All lines in the data that hold the word "human" need copying.

Start of Records supplied

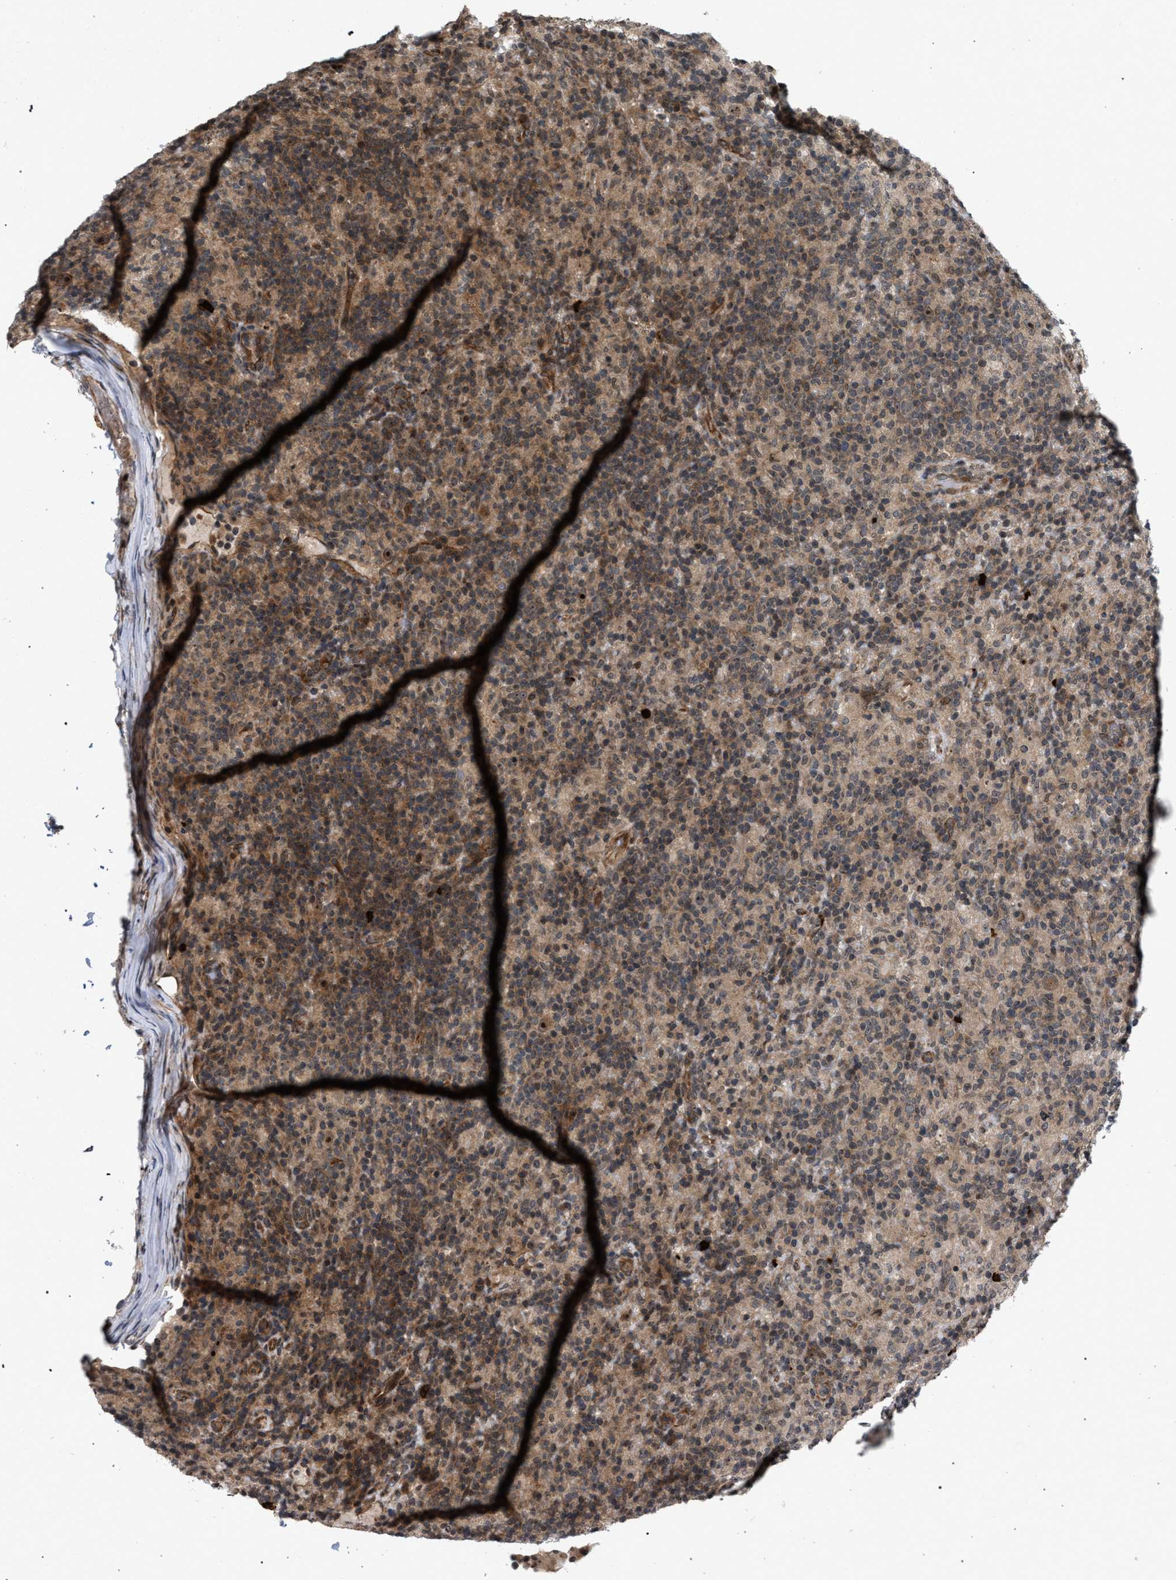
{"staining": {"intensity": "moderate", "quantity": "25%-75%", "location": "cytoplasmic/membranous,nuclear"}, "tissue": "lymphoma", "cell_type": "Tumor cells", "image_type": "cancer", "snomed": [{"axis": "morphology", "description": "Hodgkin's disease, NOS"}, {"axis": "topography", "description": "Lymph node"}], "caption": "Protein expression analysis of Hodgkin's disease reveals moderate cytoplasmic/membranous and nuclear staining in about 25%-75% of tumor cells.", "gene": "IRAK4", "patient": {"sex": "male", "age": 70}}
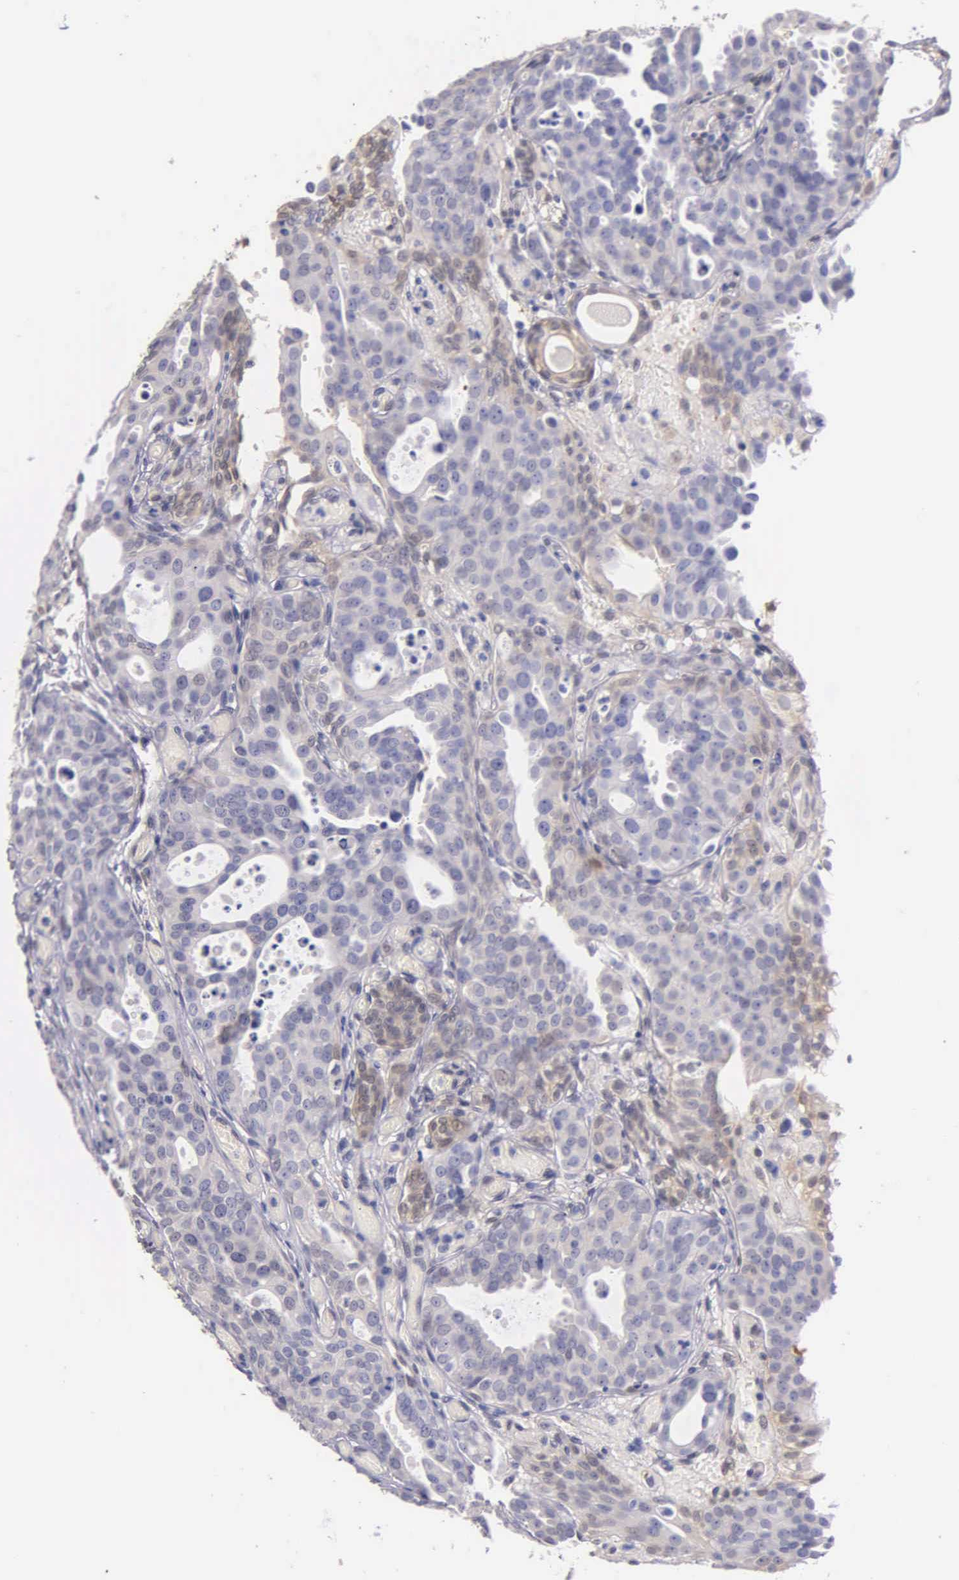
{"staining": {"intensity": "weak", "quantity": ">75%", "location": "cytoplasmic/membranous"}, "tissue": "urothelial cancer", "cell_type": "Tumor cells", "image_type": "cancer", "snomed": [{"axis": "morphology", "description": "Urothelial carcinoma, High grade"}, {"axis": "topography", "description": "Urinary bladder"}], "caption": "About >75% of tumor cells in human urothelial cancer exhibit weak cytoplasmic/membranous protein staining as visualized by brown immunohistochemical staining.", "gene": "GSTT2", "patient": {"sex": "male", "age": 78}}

End of Records supplied
Start of Records supplied

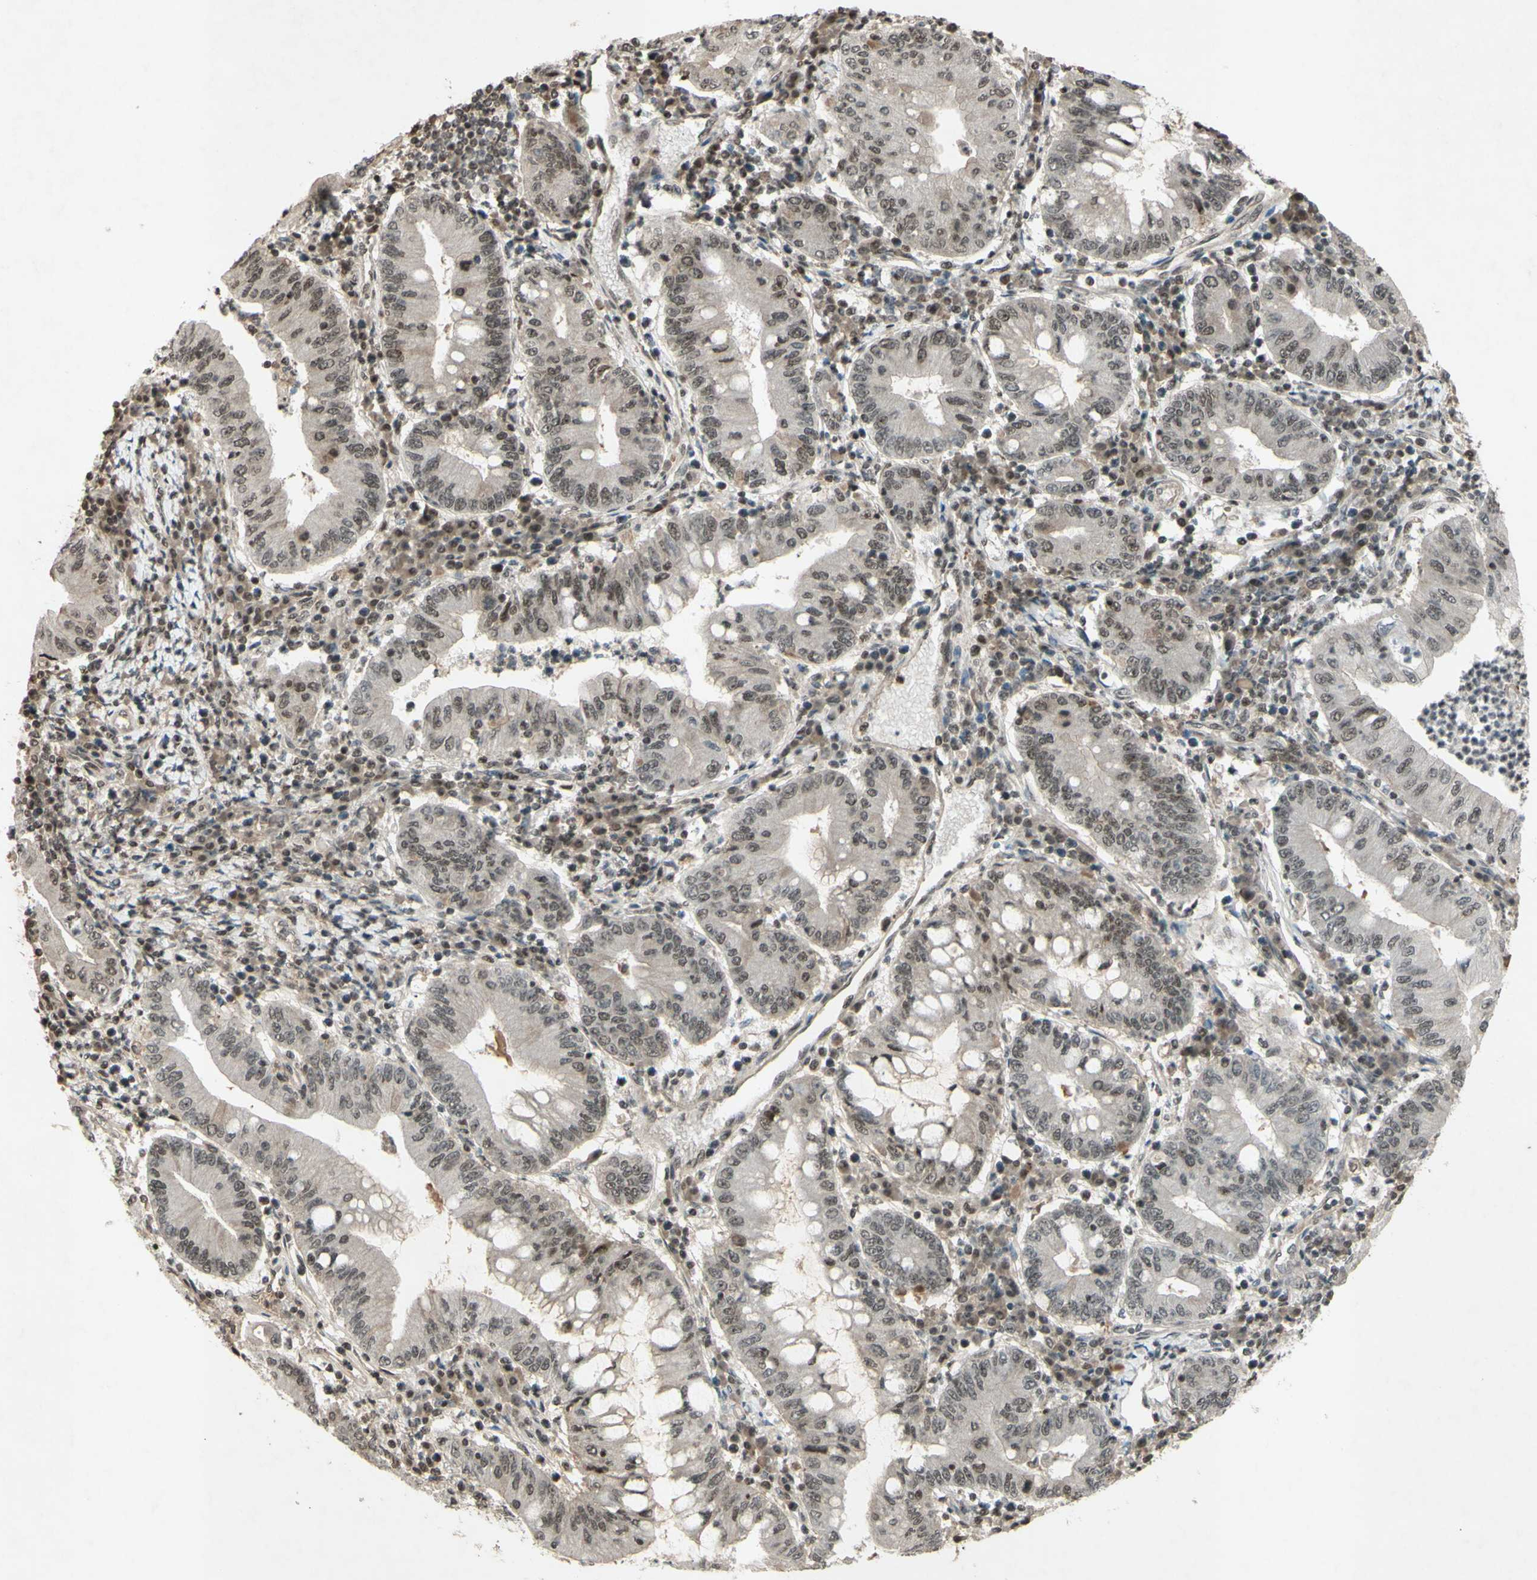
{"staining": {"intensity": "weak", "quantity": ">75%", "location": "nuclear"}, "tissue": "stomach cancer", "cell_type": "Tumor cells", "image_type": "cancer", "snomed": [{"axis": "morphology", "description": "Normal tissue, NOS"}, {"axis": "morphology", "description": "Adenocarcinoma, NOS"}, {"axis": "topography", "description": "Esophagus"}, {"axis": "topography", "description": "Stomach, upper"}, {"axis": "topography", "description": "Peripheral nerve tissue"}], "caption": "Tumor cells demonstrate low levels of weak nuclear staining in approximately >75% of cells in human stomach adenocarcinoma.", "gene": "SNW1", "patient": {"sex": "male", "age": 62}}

End of Records supplied

Answer area:
{"staining": {"intensity": "weak", "quantity": ">75%", "location": "cytoplasmic/membranous"}, "tissue": "urothelial cancer", "cell_type": "Tumor cells", "image_type": "cancer", "snomed": [{"axis": "morphology", "description": "Urothelial carcinoma, High grade"}, {"axis": "topography", "description": "Urinary bladder"}], "caption": "About >75% of tumor cells in human urothelial cancer exhibit weak cytoplasmic/membranous protein staining as visualized by brown immunohistochemical staining.", "gene": "GSTT2", "patient": {"sex": "male", "age": 78}}
{"staining": {"intensity": "weak", "quantity": ">75%", "location": "nuclear"}, "tissue": "stomach cancer", "cell_type": "Tumor cells", "image_type": "cancer", "snomed": [{"axis": "morphology", "description": "Normal tissue, NOS"}, {"axis": "morphology", "description": "Adenocarcinoma, NOS"}, {"axis": "topography", "description": "Esophagus"}, {"axis": "topography", "description": "Stomach, upper"}, {"axis": "topography", "description": "Peripheral nerve tissue"}], "caption": "Tumor cells demonstrate low levels of weak nuclear staining in approximately >75% of cells in human stomach adenocarcinoma.", "gene": "SNW1", "patient": {"sex": "male", "age": 62}}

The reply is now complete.